Many of the symptoms of cystic fibrosis are not explained by the current disease mechanisms. Therefore, the authors conducted an extensive literature review and present a new model of cystic fibrosis pathology, which is the culmination of this research. Understanding that the cystic fibrosis transmembrane conductance regulator (CFTR) is responsible for glutathione (GSH) transport, the authors hypothesize that mutations of the CFTR, which create abnormal GSH transport, will lead to aberrations of GSH levels in both the intracellular as well as the extracellular milieu.

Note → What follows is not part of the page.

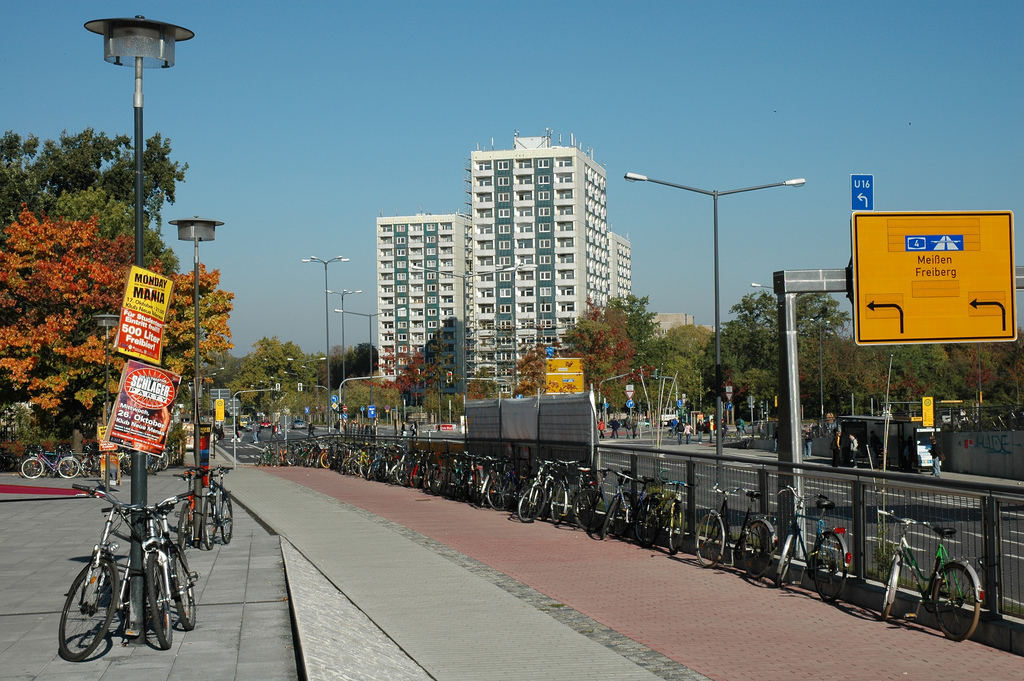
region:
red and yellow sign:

These alterations in normal cellular GSH levels affect the redox state of the cell, thereby affecting the intracellular stress protein, metallothionein. The authors describe how this disruption of the redox state caused by excess cellular GSH, will naturally prevent the delivery of zinc as a cofactor for various enzymatic processes, and how these disruptions in normal redox may cause alterations in both humoral and cell-mediated immunity. Moreover, the symptom of thick sticky mucus in these patients might be explained through the understanding that oversulfation of mucus is a direct result of elevated cellular GSH and cysteine. The issues of hyperinflammation, altered pH and the imbalance of fatty acids that are typical in cystic fibrosis are addressed-all of which may also be linked to disruptions in GSH homeostasis. Additionally, this new model of cystic fibrosis pathology, clarifies the relationship between the CFTR and the multi-drug resistance proteins, and the lack of cell-mediated immunity by predicting that the substrate of these proteins is a glutathione adduct of thiocyanate. Finally, a new therapeutic strategy by using isothiocyanates to rectify the GSH imbalance and restore the immune system is suggested for the treatment of cystic fibrosis patients.